Work instruction: Once you find a line containing the word "parameter" in the entries below, copy it.

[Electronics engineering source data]

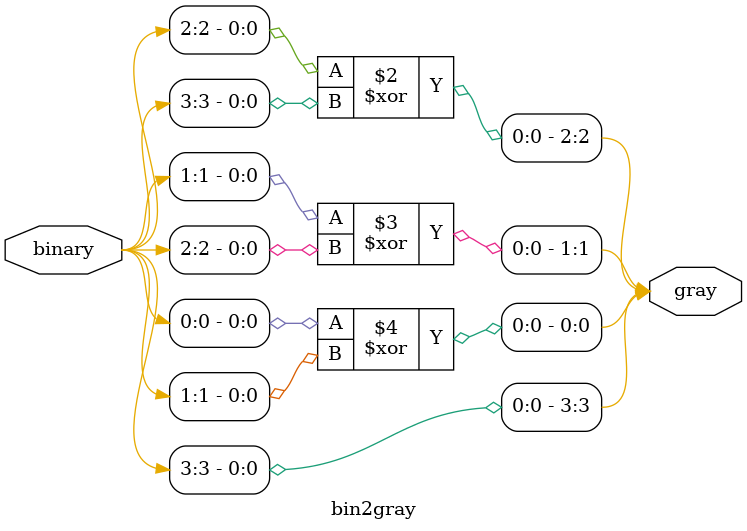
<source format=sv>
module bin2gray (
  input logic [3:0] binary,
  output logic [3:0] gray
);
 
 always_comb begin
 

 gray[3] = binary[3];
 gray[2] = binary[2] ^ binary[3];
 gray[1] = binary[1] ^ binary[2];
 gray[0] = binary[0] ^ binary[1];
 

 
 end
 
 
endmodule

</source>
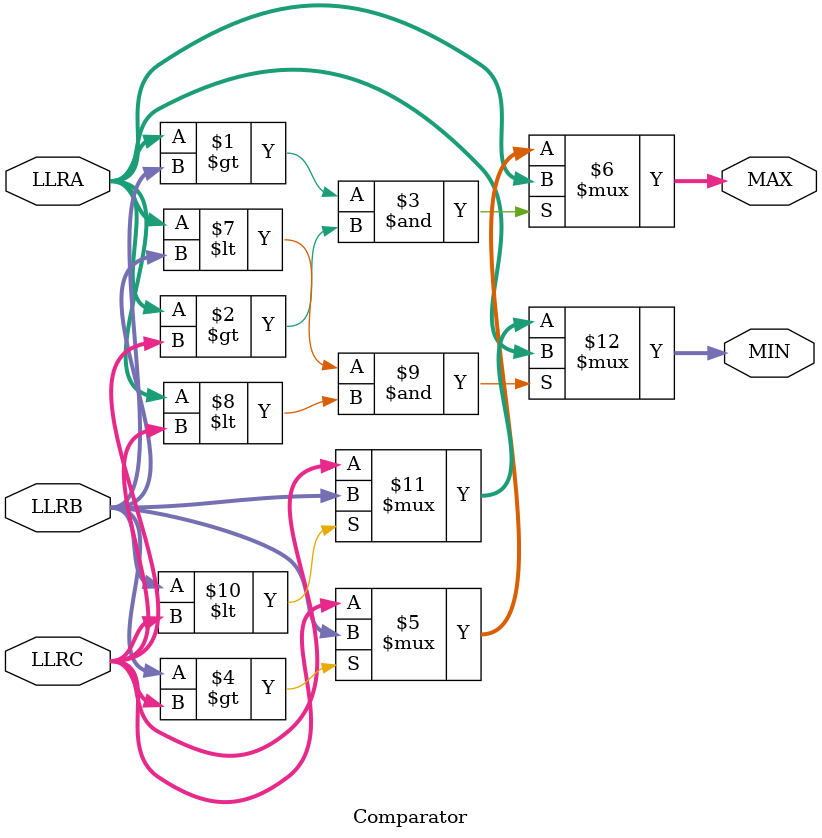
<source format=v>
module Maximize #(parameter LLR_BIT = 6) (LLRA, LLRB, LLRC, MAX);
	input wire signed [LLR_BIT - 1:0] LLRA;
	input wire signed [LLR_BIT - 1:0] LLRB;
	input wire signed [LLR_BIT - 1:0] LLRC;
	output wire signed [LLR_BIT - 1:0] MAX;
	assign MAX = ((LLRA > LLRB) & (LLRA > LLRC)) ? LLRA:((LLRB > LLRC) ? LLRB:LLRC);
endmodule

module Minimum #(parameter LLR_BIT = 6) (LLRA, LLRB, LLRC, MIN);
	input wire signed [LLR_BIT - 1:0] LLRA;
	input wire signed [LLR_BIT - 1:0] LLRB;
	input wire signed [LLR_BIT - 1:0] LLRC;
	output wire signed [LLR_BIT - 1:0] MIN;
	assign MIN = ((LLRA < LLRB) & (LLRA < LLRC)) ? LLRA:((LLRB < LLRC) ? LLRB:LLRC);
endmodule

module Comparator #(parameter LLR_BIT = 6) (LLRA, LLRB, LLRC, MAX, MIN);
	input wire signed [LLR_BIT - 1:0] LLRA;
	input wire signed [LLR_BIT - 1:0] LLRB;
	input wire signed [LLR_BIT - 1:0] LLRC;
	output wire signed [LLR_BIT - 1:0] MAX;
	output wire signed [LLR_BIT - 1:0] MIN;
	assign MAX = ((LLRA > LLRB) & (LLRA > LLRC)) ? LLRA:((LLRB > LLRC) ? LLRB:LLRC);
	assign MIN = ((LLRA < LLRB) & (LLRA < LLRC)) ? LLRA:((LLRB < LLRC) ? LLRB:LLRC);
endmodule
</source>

Expected answer:
module Maximize #(parameter LLR_BIT = 6) (LLRA, LLRB, LLRC, MAX);
module Minimum #(parameter LLR_BIT = 6) (LLRA, LLRB, LLRC, MIN);
module Comparator #(parameter LLR_BIT = 6) (LLRA, LLRB, LLRC, MAX, MIN);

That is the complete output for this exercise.